Text extracted from each page
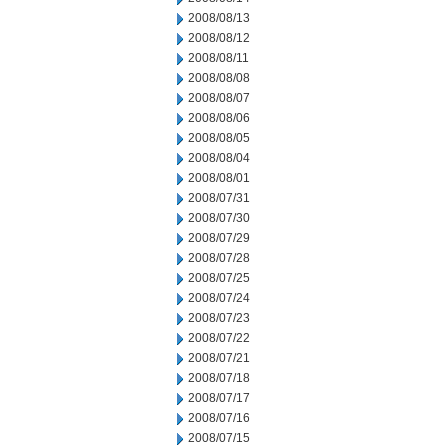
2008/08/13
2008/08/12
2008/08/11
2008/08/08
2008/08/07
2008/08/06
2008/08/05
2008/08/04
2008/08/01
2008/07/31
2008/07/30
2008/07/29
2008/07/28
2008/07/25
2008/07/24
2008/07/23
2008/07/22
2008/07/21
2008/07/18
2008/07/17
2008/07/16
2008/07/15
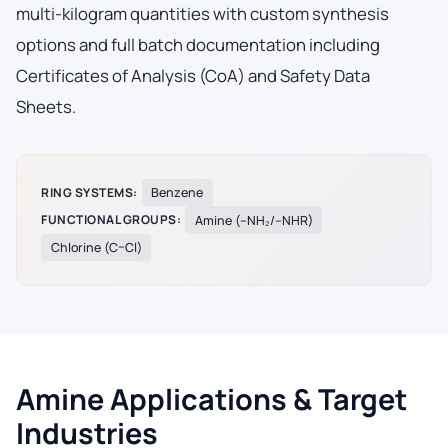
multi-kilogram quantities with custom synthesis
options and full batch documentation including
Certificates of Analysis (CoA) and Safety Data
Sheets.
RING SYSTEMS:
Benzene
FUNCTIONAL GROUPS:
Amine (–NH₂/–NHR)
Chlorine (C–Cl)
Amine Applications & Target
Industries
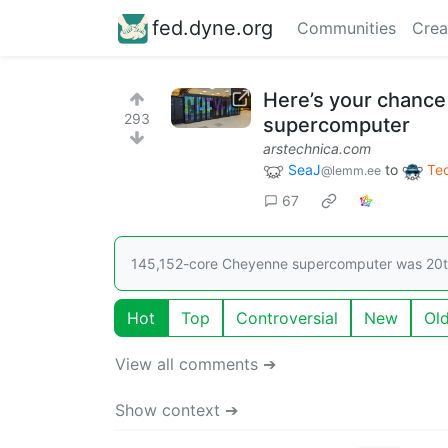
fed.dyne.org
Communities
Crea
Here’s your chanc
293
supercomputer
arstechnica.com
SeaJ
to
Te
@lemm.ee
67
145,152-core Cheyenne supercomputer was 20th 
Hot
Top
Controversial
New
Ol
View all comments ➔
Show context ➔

* * *

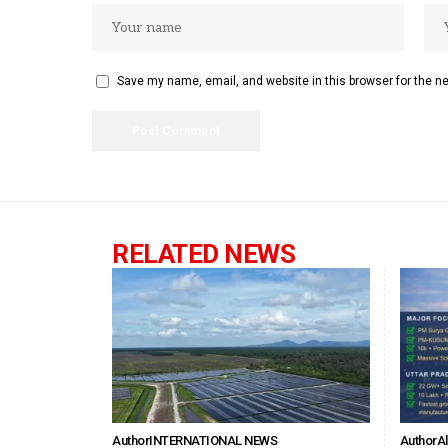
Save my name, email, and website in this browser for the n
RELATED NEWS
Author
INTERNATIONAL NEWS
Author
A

◆ **YOUR ASSIGNMENT**
Begin at the line that has "fed.dyne.org" and stop after the line that has "Show context ➔". Rewrite those lines with every "supercomputer" swapped for "cluster", keeping everything else the same.

◆ **WRITTEN SOLUTION**
fed.dyne.org
Communities
Crea
Here’s your chanc
293
cluster
arstechnica.com
SeaJ
to
Te
@lemm.ee
67
145,152-core Cheyenne cluster was 20th 
Hot
Top
Controversial
New
Ol
View all comments ➔
Show context ➔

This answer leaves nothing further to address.